(Collected data)
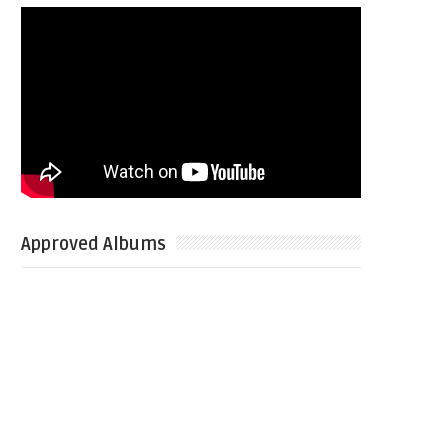
Approved Albums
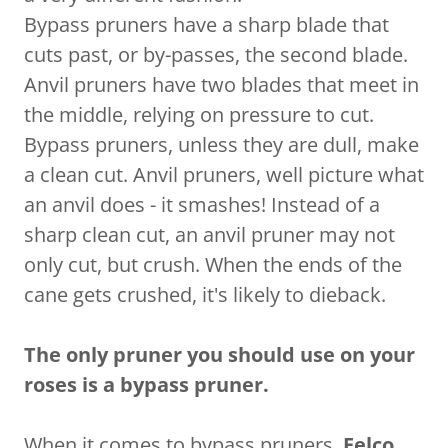
Bypass pruners have a sharp blade that
cuts past, or by-passes, the second blade.
Anvil pruners have two blades that meet in
the middle, relying on pressure to cut.
Bypass pruners, unless they are dull, make
a clean cut. Anvil pruners, well picture what
an anvil does - it smashes! Instead of a
sharp clean cut, an anvil pruner may not
only cut, but crush. When the ends of the
cane gets crushed, it's likely to dieback.
The only pruner you should use on your
roses is a bypass pruner.
When it comes to bypass pruners,
Felco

▸ **Task objective**: The line containing "Bypass pruners, unless they are dull, make" marks the end: copy exactly every line from the start of the records up to and including it, leaving out the pictures.

▸ **Finished task**:
Approved Albums
Bypass pruners have a sharp blade that
cuts past, or by-passes, the second blade.
Anvil pruners have two blades that meet in
the middle, relying on pressure to cut.
Bypass pruners, unless they are dull, make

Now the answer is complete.